MATERIAL PROVIDED:

※ ※ ※

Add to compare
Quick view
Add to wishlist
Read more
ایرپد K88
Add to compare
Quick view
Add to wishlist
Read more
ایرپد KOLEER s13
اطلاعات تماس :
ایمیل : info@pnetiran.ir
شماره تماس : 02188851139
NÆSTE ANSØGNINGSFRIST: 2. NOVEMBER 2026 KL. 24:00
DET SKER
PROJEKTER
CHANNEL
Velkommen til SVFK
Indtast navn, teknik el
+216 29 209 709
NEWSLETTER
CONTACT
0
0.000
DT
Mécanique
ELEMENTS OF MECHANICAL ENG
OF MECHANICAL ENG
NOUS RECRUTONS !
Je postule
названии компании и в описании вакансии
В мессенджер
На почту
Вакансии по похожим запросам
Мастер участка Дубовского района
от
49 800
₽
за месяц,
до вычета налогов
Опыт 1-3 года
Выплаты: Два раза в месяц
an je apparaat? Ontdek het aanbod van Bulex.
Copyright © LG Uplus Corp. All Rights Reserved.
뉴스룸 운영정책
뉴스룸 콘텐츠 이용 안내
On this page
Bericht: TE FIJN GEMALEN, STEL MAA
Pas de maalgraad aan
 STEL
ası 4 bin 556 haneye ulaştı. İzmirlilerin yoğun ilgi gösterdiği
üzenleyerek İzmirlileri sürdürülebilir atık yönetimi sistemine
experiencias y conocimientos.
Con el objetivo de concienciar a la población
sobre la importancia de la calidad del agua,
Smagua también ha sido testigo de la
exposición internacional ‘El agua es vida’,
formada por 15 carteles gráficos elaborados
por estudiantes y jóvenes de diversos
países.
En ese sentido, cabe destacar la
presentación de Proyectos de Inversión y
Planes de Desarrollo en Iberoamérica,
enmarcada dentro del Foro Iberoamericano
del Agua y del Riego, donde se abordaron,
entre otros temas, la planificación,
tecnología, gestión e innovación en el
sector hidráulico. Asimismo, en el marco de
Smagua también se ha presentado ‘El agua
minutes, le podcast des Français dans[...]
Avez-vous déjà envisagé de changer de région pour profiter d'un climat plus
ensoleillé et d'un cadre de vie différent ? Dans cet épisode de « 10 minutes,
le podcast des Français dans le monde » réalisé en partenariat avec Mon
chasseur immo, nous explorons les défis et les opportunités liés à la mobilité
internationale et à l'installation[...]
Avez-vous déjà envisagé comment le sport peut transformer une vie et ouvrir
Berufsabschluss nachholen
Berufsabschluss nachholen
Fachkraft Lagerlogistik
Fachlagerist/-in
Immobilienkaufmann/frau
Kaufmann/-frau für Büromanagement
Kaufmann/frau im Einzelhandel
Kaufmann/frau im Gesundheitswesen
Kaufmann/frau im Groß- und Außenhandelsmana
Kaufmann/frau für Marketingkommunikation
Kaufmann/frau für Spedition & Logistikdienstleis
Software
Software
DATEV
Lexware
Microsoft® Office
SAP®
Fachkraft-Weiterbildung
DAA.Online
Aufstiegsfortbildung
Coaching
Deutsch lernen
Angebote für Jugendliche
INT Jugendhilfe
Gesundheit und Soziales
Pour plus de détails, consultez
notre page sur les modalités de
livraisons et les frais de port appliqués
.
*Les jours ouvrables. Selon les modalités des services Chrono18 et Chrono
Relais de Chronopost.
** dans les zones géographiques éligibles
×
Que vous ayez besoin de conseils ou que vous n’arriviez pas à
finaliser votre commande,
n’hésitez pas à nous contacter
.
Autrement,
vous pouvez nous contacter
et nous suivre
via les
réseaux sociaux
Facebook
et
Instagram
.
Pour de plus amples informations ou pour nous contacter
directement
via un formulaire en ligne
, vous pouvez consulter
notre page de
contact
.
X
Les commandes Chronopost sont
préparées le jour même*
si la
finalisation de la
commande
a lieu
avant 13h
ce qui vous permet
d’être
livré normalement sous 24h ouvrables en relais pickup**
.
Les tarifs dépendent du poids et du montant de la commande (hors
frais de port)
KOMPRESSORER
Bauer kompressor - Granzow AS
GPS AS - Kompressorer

※ ※ ※

Your response must repeat the entries above exactly, in full.

Add to compare
Quick view
Add to wishlist
Read more
ایرپد K88
Add to compare
Quick view
Add to wishlist
Read more
ایرپد KOLEER s13
اطلاعات تماس :
ایمیل : info@pnetiran.ir
شماره تماس : 02188851139
NÆSTE ANSØGNINGSFRIST: 2. NOVEMBER 2026 KL. 24:00
DET SKER
PROJEKTER
CHANNEL
Velkommen til SVFK
Indtast navn, teknik el
+216 29 209 709
NEWSLETTER
CONTACT
0
0.000
DT
Mécanique
ELEMENTS OF MECHANICAL ENG
OF MECHANICAL ENG
NOUS RECRUTONS !
Je postule
названии компании и в описании вакансии
В мессенджер
На почту
Вакансии по похожим запросам
Мастер участка Дубовского района
от
49 800
₽
за месяц,
до вычета налогов
Опыт 1-3 года
Выплаты: Два раза в месяц
an je apparaat? Ontdek het aanbod van Bulex.
Copyright © LG Uplus Corp. All Rights Reserved.
뉴스룸 운영정책
뉴스룸 콘텐츠 이용 안내
On this page
Bericht: TE FIJN GEMALEN, STEL MAA
Pas de maalgraad aan
 STEL
ası 4 bin 556 haneye ulaştı. İzmirlilerin yoğun ilgi gösterdiği
üzenleyerek İzmirlileri sürdürülebilir atık yönetimi sistemine
experiencias y conocimientos.
Con el objetivo de concienciar a la población
sobre la importancia de la calidad del agua,
Smagua también ha sido testigo de la
exposición internacional ‘El agua es vida’,
formada por 15 carteles gráficos elaborados
por estudiantes y jóvenes de diversos
países.
En ese sentido, cabe destacar la
presentación de Proyectos de Inversión y
Planes de Desarrollo en Iberoamérica,
enmarcada dentro del Foro Iberoamericano
del Agua y del Riego, donde se abordaron,
entre otros temas, la planificación,
tecnología, gestión e innovación en el
sector hidráulico. Asimismo, en el marco de
Smagua también se ha presentado ‘El agua
minutes, le podcast des Français dans[...]
Avez-vous déjà envisagé de changer de région pour profiter d'un climat plus
ensoleillé et d'un cadre de vie différent ? Dans cet épisode de « 10 minutes,
le podcast des Français dans le monde » réalisé en partenariat avec Mon
chasseur immo, nous explorons les défis et les opportunités liés à la mobilité
internationale et à l'installation[...]
Avez-vous déjà envisagé comment le sport peut transformer une vie et ouvrir
Berufsabschluss nachholen
Berufsabschluss nachholen
Fachkraft Lagerlogistik
Fachlagerist/-in
Immobilienkaufmann/frau
Kaufmann/-frau für Büromanagement
Kaufmann/frau im Einzelhandel
Kaufmann/frau im Gesundheitswesen
Kaufmann/frau im Groß- und Außenhandelsmana
Kaufmann/frau für Marketingkommunikation
Kaufmann/frau für Spedition & Logistikdienstleis
Software
Software
DATEV
Lexware
Microsoft® Office
SAP®
Fachkraft-Weiterbildung
DAA.Online
Aufstiegsfortbildung
Coaching
Deutsch lernen
Angebote für Jugendliche
INT Jugendhilfe
Gesundheit und Soziales
Pour plus de détails, consultez
notre page sur les modalités de
livraisons et les frais de port appliqués
.
*Les jours ouvrables. Selon les modalités des services Chrono18 et Chrono
Relais de Chronopost.
** dans les zones géographiques éligibles
×
Que vous ayez besoin de conseils ou que vous n’arriviez pas à
finaliser votre commande,
n’hésitez pas à nous contacter
.
Autrement,
vous pouvez nous contacter
et nous suivre
via les
réseaux sociaux
Facebook
et
Instagram
.
Pour de plus amples informations ou pour nous contacter
directement
via un formulaire en ligne
, vous pouvez consulter
notre page de
contact
.
X
Les commandes Chronopost sont
préparées le jour même*
si la
finalisation de la
commande
a lieu
avant 13h
ce qui vous permet
d’être
livré normalement sous 24h ouvrables en relais pickup**
.
Les tarifs dépendent du poids et du montant de la commande (hors
frais de port)
KOMPRESSORER
Bauer kompressor - Granzow AS
GPS AS - Kompressorer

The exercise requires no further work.